New York, NY, USA
Eric Schefter was born in New Rochelle, NY in 1963, He received a Bachelor of Arts Degree in Film and Video from New York University in 1987. While studying at NYU his interests shifted from narrative film forms to abstract video and audio work. After graduating he produced his first video/audio installation Flow/Flux 88, supported in part by a Paul Lambert Video Production Award Grant. In order to approach electronic based art as a fluid medium (e.g. painting) he then began to acquire the tools necessary to create the work outside of the pressures of commercial studios.
In 1989 he co organized, with two other artists, XFH, an artist run gallery and petrie dish for underground culture in New York City. There he curated film and video screenings, and created several audio and video installations. Through XFH, Eric met electronic musician Charles Cohen, with whom he formed The Luminists in 1990. Elaborating upon previous experiments with highly processed video feedback, Eric took his work out of the context of the studio into a live performance milieu.
With The Luminists he began developing real-time improvisations of abstract video and audio, performed live in front of an audience In early 1991, Eric co founded the intermedia performance group 77 Hz (with Benton Bainbridge, Phil Bonner, Jonathan Giles, and Michael Schell). 77 Hz was primarily a performance project featuring live creation and manipulation of video images, combined with electronic music and theatrical performances.
Also in 1991 he was an artist-in-residence at the Interactive Telecommunications Program at New York University, and completed the video wall tape Burning Bush. In 1992 Eric Co-founded ESMP (Evolution of Sensory and Metabolic Probabilities) with MR Petit & P. Bonner, a multimedia performance group, utilizing electronic music, computer processed video, and anthropomorphic robotics. Eric left 77 Hz in 1993, and formed another performance duo, Diver Gone, with Jonathan Giles in 1994.

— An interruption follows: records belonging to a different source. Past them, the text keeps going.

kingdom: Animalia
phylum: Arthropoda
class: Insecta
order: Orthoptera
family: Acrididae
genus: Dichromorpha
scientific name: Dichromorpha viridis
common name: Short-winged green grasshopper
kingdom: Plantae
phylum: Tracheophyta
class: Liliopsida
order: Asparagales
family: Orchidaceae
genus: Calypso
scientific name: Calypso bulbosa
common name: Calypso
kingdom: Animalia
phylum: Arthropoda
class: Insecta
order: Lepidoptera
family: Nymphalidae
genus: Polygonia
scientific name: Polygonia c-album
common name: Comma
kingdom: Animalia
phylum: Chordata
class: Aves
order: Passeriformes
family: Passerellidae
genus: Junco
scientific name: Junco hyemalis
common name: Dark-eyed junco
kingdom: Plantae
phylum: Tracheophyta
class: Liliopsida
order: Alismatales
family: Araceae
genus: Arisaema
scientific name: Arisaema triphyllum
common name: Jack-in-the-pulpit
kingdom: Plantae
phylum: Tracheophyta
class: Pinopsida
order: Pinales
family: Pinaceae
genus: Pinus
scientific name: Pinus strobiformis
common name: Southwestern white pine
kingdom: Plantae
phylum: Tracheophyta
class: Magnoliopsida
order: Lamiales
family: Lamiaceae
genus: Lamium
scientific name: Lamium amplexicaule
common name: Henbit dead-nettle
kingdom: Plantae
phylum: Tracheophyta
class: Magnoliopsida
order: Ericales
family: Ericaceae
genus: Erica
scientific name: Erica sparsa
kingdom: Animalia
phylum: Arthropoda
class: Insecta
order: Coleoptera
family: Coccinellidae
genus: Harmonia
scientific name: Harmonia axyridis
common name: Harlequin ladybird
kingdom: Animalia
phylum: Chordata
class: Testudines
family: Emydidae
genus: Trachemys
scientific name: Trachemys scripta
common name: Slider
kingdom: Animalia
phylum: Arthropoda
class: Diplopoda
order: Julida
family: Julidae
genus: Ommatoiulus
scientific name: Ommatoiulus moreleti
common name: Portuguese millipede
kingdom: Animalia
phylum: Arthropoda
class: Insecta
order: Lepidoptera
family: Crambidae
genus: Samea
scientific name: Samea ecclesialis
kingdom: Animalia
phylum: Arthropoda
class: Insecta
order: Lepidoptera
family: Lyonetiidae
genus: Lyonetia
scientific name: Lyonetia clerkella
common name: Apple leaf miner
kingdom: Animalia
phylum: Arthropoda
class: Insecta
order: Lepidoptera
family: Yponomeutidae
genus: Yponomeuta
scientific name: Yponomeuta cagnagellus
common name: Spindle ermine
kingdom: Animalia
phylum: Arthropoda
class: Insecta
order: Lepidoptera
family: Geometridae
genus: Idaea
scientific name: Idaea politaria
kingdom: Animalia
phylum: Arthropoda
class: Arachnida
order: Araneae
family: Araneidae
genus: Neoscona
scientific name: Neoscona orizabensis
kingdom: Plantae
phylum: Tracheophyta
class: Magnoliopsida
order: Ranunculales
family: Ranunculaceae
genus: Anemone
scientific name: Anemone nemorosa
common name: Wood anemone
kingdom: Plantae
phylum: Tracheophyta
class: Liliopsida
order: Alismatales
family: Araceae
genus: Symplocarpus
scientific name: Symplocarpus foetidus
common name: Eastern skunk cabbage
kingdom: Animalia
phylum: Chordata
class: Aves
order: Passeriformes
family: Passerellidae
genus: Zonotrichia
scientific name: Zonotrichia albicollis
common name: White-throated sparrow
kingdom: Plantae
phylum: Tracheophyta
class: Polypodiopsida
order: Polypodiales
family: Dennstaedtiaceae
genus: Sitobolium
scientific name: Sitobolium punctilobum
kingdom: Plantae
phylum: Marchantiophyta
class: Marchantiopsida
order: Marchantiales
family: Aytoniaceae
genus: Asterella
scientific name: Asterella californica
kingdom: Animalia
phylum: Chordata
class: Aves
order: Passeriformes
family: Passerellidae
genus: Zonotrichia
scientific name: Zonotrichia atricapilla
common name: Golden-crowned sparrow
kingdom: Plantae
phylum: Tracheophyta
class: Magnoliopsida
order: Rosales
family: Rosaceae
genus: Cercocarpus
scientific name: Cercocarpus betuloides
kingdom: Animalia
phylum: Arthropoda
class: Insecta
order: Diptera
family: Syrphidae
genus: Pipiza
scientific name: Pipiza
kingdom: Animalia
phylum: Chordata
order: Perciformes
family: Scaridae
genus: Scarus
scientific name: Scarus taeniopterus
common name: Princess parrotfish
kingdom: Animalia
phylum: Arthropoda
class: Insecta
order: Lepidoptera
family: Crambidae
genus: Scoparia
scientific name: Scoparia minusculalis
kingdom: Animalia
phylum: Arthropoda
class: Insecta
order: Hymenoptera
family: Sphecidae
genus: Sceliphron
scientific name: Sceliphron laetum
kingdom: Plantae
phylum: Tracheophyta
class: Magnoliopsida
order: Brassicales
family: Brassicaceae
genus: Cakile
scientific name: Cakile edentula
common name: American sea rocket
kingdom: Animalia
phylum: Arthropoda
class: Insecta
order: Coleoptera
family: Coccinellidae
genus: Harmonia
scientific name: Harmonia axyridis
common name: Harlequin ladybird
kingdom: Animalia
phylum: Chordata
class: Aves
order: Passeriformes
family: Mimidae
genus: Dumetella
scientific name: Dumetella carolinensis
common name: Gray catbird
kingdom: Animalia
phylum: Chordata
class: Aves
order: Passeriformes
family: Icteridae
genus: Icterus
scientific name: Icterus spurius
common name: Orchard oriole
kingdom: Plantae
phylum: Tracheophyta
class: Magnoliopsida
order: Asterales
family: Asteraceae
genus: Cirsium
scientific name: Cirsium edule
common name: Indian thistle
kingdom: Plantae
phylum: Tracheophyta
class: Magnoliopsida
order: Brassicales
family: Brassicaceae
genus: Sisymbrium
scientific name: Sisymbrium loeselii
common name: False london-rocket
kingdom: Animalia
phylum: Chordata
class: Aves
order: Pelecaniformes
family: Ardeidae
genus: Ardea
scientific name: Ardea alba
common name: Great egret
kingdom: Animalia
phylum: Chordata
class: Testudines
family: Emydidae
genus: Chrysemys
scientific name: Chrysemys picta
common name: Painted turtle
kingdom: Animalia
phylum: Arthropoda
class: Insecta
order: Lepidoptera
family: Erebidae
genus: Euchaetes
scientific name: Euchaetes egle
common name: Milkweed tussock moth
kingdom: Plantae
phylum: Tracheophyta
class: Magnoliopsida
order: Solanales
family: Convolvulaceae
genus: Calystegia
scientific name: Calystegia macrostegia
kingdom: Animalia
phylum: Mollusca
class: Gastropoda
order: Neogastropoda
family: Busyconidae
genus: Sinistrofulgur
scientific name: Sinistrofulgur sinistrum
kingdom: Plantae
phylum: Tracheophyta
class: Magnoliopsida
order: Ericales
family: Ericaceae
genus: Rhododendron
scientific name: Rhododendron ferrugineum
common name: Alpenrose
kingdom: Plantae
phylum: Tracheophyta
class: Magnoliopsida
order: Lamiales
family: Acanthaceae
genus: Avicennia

Diver Gone worked with electronic media but the impulses were more DADA collage than previous projects: they often worked with visual and aural cut-ups of obscure popular culture. Eric ventured into the medium of CD ROM in 1995, co producing North Country an interactive narrative written by Helen Thorington and produced by New Radio and Performing Arts. He later co-created (design and HTML programming) the World Wide Web version of North Country, as well as assisting with the Turbulence Artist’s Web Site and designing the interface for Turbulence’s 9 Points of Entry project.
In 1997 Eric moved from New York to Berlin, Germany and began work with choreographer and intermedia director Frauke Havemann. He has been technical director of Havemann’s productions starting with Tripping on the Tongue in 1998 until the present day. In 2000 they collaborated on the video installations Lizard’s Lounge and Excerpts From. In 2002 they formed the production group ON AIR (www.onairproductions.info) with performer Neal Wach. Since then, a series of works have been developed which investigate the flux and friction between Live-performance (human time, transformation/ change) and pre-recorded material (mechanical/digital time, the option for endless repetition).
Within these parameters of narrative and multi-layered montage the audience becomes co-producer, co-writer, co-storyteller. Performances include Hotel Radio (2002), Leatherback (2004) and Truckers and Trackers (2006), as well as the installations Carwash (2002) and A Number (2007). ON AIR has performed in numerous festivals and performance spaces throughout Europe. Since 1998 he has also worked as a video and film editor in Germany on documentary films such as. “Gendernauts” by Monika Treut, and “The Nomi Song” by Andrew Horn.
North Country is a mystery based on the discovery of an unidentified skeleton in upstate New York.